Atıf MUTLU
Teröristle Mücadelede Yeni Silah: Şiddetle Kınama  08.12.2014   (3027) Okunma

Yüksekova’da sivil ve silahsız üç fidan kalleşçe şehid edildi.

Bitlis’te bir ay önce kaçırılan köy korucusu, direğe bağlanarak infaz edildi.

Adı büyük, kendisi küçük KOSKOCA Genelkurmay Başkanlığı DA DURUR MJU? Teröristleri en zayıf (!) yerinden vurmak için en etkili slahı kullandı: “olayı şiddetle kınama mesajı.”

Teröristler kahrından ölmüştür.

“Bizi öldürün, akla gelmedik işkenceler yapın ama bizi “şiddetle kınamayın”, çok zorumuza gidiyor, bize böyle zulmetmeyin ne olur! örgüt dağılacak (!) dediklerini duyar gibiyim.

Terör örgütü bu “şiddetli kınama”ya Diyarbakır’da pazara çıkan bir astsubayı başından vurarak cevap verdi.

Bir ülkede bu tür olayı herkes “şiddetle hatta çok şiddetle kınayabilir”, genelkurmay başkanlığı hariç!

Onun görevi kınamak değil gerekeni yapmaktır.
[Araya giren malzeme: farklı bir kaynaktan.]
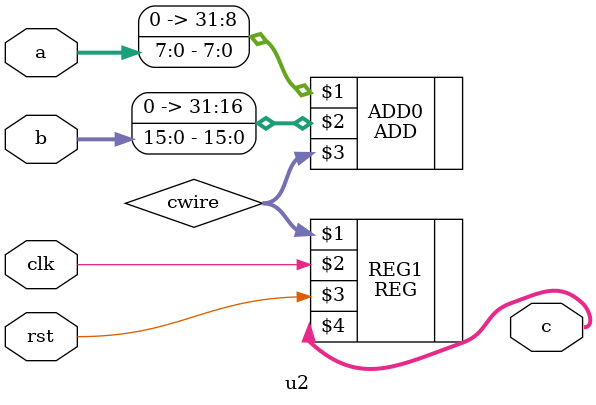
<source format=v>
`timescale 1ns / 1ps 

module u2(clk, rst, a, b, c);

input clk, rst;
input [7:0] a;
input [15:0] b;
output [31:0] c;
wire [31:0] cwire;

ADD #(.DATAWIDTH(32)) ADD0({24'b0, a[7:0]}, {16'b0, b[15:0]}, cwire);
REG #(.DATAWIDTH(32)) REG1(cwire, clk, rst, c);

endmodule

</source>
Gereken de bellidir; failler bulunup adalete teslim edilecektir.

Bu emri veren generale, genelkurmay başkanına Nazımiye’yi, Diyarbakır’ı Hatırlatmak isterim.

Ne çabuk unuttunuz terörle mücadele için verdiğiniz emirleri. Ve bu emirlerle ne Yılan Deresi kalmıştı girmediğimiz ne de Garzan dağı.

Bizleri göreve gönderirken ” siz ölürseniz katillerinizi yalnızca şiddetle kınayacağız” dememiştiniz.

Bu vatan için kutsal bir görev ifa ettiğimizi telkin etmiştiniz. Biz de her Türk askeri gibi sorgusuz sualsiz inanmıştık bu söylediklerinize.

Neyi kastettiğimi gayet iyi bilirsiniz.

Daha fazla açmama gerek var mı?

Ya bu kınamayı kaleme alan generale ne demeli?

Askeri liseye girdiğimizden beri çanak yalayıcılığı ile yükselen, yükselmek için arkadaşlarını bile satan bir subay. Aynı devreden olduğumu söylemekten bile hicap duyuyorum.

Hadi emri veren basiretsiz diyelim. İnsan demez mi “ Komutanım bizim görevimiz kınamak değil kınalı kuzuları korumak, koruyamazsak katillerini bulup adalete teslim etmek. “

Emri verene de yazana da bir çağrım var:

“Adamın adamı olma halkın adamı ol,

Eğilme kırıl,

Dürtülme dürt.”

Askeri lisede bize öğrettikleri ve insanlık varoldukça gerçekliğni koruyacak bir ilke.

Bugün bu ilkeyi uygulamazsanız emekli olduğunuzu takip eden ilk aylarda aşağılamaya, hakaret görmeye, adam yerine konmamaya alıştırın kendinizi. Hatta daha fazlasına.

Çünkü bu kınalı kuzuların vebalini ömrünüz oldukça taşıyacaksınız.

Ama iktidar sahiplerini takdir etmeden geçemeyeceğim.

“İktidar sahipleri! Sizleri takdir ediyorum.

Birkaç asırlık geleneği olan aslan gibi bir orduyu on yıl gibi bir sürede çakala çevirdiniz.

Bu silaha (!) dayanabilecek örgüt tanımıyorum. Sizi tekrar tebrik ediyorum.